*Task statement*:
Reproduce exactly, from the data that follows, the line with "where you should", the line with "A Bazaar mirror can be found in", and every line that lies between them.

──────────────────────────────

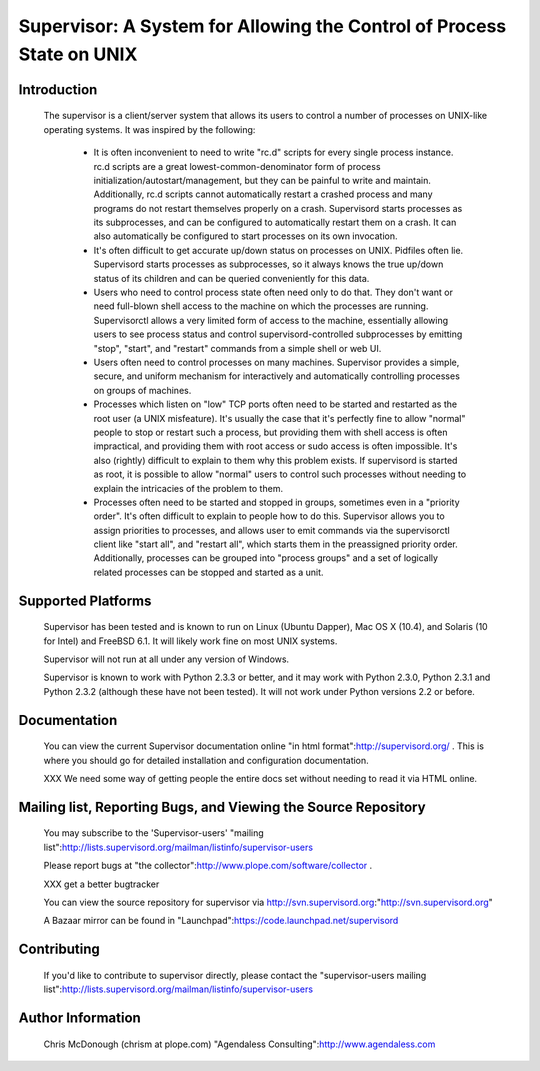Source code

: ========================================================================
 Supervisor: A System for Allowing the Control of Process State on UNIX
========================================================================

Introduction
============

  The supervisor is a client/server system that allows its users to
  control a number of processes on UNIX-like operating systems.  It
  was inspired by the following:

   - It is often inconvenient to need to write "rc.d" scripts for
     every single process instance.  rc.d scripts are a great
     lowest-common-denominator form of process
     initialization/autostart/management, but they can be painful to
     write and maintain.  Additionally, rc.d scripts cannot
     automatically restart a crashed process and many programs do not
     restart themselves properly on a crash.  Supervisord starts
     processes as its subprocesses, and can be configured to
     automatically restart them on a crash.  It can also automatically
     be configured to start processes on its own invocation.

   - It's often difficult to get accurate up/down status on processes
     on UNIX.  Pidfiles often lie.  Supervisord starts processes as
     subprocesses, so it always knows the true up/down status of its
     children and can be queried conveniently for this data.

   - Users who need to control process state often need only to do
     that.  They don't want or need full-blown shell access to the
     machine on which the processes are running.  Supervisorctl allows
     a very limited form of access to the machine, essentially
     allowing users to see process status and control
     supervisord-controlled subprocesses by emitting "stop", "start",
     and "restart" commands from a simple shell or web UI.

   - Users often need to control processes on many machines.
     Supervisor provides a simple, secure, and uniform mechanism for
     interactively and automatically controlling processes on groups
     of machines.

   - Processes which listen on "low" TCP ports often need to be
     started and restarted as the root user (a UNIX misfeature).  It's
     usually the case that it's perfectly fine to allow "normal"
     people to stop or restart such a process, but providing them with
     shell access is often impractical, and providing them with root
     access or sudo access is often impossible.  It's also (rightly)
     difficult to explain to them why this problem exists.  If
     supervisord is started as root, it is possible to allow "normal"
     users to control such processes without needing to explain the
     intricacies of the problem to them.

   - Processes often need to be started and stopped in groups,
     sometimes even in a "priority order".  It's often difficult to
     explain to people how to do this.  Supervisor allows you to
     assign priorities to processes, and allows user to emit commands
     via the supervisorctl client like "start all", and "restart all",
     which starts them in the preassigned priority order.
     Additionally, processes can be grouped into "process groups" and
     a set of logically related processes can be stopped and started
     as a unit.

Supported Platforms
===================

  Supervisor has been tested and is known to run on Linux (Ubuntu
  Dapper), Mac OS X (10.4), and Solaris (10 for Intel) and FreeBSD
  6.1.  It will likely work fine on most UNIX systems.

  Supervisor will not run at all under any version of Windows.

  Supervisor is known to work with Python 2.3.3 or better, and it may
  work with Python 2.3.0, Python 2.3.1 and Python 2.3.2 (although
  these have not been tested).  It will not work under Python versions
  2.2 or before.

Documentation
=============

  You can view the current Supervisor documentation online "in html
  format":http://supervisord.org/ .  This is where you should
  go for detailed installation and configuration documentation.

  XXX We need some way of getting people the entire docs set without
  needing to read it via HTML online.

Mailing list, Reporting Bugs, and Viewing the Source Repository
===============================================================

  You may subscribe to the 'Supervisor-users' "mailing
  list":http://lists.supervisord.org/mailman/listinfo/supervisor-users

  Please report bugs at "the
  collector":http://www.plope.com/software/collector .

  XXX get a better bugtracker

  You can view the source repository for supervisor via
  http://svn.supervisord.org:"http://svn.supervisord.org"

  A Bazaar mirror can be found in
  "Launchpad":https://code.launchpad.net/supervisord


Contributing
============

  If you'd like to contribute to supervisor directly, please contact
  the "supervisor-users
  mailing list":http://lists.supervisord.org/mailman/listinfo/supervisor-users


Author Information
==================

  Chris McDonough (chrism at plope.com)
  "Agendaless Consulting":http://www.agendaless.com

──────────────────────────────

*Your response*:
  format":http://supervisord.org/ .  This is where you should
  go for detailed installation and configuration documentation.

  XXX We need some way of getting people the entire docs set without
  needing to read it via HTML online.

Mailing list, Reporting Bugs, and Viewing the Source Repository
===============================================================

  You may subscribe to the 'Supervisor-users' "mailing
  list":http://lists.supervisord.org/mailman/listinfo/supervisor-users

  Please report bugs at "the
  collector":http://www.plope.com/software/collector .

  XXX get a better bugtracker

  You can view the source repository for supervisor via
  http://svn.supervisord.org:"http://svn.supervisord.org"

  A Bazaar mirror can be found in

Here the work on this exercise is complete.